** Opening Dataset extract block **
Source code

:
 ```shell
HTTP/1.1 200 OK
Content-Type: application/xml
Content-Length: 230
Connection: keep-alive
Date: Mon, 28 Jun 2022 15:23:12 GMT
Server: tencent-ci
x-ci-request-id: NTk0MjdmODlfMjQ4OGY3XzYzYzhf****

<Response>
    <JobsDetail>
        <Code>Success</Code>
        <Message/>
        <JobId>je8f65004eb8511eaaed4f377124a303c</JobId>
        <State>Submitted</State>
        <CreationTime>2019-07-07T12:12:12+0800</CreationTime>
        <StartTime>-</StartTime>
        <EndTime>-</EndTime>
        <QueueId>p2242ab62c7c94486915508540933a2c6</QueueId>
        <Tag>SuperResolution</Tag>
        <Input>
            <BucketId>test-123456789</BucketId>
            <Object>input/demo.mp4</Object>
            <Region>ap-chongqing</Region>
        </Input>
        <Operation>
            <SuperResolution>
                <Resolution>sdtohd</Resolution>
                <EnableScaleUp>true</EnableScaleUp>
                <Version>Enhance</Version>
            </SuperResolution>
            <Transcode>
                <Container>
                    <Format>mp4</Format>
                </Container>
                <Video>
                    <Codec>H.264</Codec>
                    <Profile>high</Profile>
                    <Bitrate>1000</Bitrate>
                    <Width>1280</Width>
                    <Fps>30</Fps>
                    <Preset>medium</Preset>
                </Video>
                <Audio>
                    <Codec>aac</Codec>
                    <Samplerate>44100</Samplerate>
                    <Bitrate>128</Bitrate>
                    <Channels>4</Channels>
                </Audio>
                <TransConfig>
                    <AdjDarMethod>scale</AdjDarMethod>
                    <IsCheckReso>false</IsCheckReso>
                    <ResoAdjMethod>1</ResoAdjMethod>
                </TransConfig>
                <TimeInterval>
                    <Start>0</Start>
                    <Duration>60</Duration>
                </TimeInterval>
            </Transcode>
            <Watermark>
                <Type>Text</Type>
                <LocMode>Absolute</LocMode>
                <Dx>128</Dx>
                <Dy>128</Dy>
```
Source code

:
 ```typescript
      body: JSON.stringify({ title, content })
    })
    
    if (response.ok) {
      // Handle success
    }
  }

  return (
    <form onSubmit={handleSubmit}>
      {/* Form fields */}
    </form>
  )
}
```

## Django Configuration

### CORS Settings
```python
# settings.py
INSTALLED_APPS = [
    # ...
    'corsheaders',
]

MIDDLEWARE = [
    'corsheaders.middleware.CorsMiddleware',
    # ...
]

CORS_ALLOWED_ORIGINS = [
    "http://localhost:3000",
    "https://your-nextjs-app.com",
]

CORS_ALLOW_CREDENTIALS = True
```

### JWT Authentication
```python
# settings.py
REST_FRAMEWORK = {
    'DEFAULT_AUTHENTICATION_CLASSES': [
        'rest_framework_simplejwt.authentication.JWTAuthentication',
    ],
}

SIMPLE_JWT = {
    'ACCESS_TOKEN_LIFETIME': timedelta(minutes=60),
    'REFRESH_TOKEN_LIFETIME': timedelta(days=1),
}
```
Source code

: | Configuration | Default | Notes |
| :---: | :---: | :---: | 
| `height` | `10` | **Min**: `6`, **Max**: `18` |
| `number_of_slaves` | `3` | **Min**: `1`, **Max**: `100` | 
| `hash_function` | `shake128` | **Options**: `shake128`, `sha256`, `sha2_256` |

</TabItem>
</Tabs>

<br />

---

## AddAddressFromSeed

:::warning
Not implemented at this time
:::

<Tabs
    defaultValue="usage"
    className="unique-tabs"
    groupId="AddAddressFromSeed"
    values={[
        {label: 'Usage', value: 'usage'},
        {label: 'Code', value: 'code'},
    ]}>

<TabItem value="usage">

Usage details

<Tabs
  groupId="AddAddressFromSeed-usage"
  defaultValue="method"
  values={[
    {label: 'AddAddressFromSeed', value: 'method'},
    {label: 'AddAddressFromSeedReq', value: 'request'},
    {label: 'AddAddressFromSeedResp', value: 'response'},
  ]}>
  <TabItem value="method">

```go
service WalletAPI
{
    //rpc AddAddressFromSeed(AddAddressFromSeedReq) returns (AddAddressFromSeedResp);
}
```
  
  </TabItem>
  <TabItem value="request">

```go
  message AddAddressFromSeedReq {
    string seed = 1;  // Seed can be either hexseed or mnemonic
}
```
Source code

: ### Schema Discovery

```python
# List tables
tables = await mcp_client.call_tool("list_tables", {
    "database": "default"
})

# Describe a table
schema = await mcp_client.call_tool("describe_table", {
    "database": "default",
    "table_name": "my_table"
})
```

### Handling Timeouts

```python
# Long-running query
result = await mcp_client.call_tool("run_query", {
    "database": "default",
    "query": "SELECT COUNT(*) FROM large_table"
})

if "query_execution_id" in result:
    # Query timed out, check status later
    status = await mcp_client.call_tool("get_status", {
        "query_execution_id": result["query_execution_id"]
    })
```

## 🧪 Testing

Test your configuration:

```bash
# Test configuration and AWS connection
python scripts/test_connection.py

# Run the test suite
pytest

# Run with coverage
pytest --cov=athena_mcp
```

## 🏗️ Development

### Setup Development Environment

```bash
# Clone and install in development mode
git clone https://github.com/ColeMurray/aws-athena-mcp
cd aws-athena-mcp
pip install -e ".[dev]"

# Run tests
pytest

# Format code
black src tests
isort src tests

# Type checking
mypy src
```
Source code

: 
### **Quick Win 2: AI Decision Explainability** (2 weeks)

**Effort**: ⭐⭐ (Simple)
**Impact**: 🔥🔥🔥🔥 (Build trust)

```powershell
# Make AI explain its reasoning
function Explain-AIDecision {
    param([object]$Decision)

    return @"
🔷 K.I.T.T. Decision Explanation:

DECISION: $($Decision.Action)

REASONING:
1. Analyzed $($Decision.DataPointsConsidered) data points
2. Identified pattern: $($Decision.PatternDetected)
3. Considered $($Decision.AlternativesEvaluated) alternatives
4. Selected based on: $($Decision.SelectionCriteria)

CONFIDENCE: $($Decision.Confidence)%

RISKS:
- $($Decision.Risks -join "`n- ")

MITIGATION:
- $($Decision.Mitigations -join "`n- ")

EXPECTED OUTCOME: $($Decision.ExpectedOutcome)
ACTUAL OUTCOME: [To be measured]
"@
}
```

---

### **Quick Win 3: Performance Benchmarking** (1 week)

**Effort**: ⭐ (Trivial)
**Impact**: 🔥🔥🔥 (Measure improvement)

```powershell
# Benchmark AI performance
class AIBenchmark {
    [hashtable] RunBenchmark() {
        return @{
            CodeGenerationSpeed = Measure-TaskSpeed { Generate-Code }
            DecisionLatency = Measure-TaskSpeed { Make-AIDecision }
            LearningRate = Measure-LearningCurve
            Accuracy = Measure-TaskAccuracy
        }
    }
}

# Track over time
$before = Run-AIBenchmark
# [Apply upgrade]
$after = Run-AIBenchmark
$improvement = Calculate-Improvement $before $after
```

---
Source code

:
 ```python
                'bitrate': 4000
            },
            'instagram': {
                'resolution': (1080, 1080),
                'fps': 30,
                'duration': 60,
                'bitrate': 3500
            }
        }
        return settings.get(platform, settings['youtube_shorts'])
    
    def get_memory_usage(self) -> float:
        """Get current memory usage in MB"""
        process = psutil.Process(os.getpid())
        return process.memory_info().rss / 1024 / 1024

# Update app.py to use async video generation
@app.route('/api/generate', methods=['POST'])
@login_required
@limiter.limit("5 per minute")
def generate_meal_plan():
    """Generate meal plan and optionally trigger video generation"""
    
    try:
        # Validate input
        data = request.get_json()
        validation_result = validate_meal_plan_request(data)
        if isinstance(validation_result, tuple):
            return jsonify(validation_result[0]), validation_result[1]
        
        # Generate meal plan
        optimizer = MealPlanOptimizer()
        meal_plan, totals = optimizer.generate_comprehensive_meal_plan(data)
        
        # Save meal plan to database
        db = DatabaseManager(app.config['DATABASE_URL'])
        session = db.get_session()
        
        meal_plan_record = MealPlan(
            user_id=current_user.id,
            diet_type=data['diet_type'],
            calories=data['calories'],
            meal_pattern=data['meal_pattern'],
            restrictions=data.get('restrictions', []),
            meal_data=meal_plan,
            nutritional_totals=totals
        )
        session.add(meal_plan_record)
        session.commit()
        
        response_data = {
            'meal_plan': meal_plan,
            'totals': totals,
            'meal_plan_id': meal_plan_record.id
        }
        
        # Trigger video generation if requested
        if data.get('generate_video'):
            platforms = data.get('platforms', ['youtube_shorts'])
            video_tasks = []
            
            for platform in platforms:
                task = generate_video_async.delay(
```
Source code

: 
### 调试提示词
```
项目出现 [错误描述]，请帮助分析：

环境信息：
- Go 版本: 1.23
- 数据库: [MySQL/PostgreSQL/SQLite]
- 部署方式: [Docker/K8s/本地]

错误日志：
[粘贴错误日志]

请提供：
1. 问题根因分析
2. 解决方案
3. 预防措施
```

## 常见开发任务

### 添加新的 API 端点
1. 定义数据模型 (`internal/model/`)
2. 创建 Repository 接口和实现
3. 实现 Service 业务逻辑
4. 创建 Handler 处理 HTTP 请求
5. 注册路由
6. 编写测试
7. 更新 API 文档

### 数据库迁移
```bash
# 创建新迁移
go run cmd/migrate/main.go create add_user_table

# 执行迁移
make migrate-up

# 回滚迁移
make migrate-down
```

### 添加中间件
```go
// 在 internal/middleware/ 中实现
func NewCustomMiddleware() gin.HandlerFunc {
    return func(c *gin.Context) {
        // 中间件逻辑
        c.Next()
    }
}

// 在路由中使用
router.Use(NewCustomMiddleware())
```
** Closing Dataset extract block **
--- Problem to work on ---
Reproduce each line of the records in which "OUTCOME" appears.

--- Written response ---
EXPECTED OUTCOME: $($Decision.ExpectedOutcome)
ACTUAL OUTCOME: [To be measured]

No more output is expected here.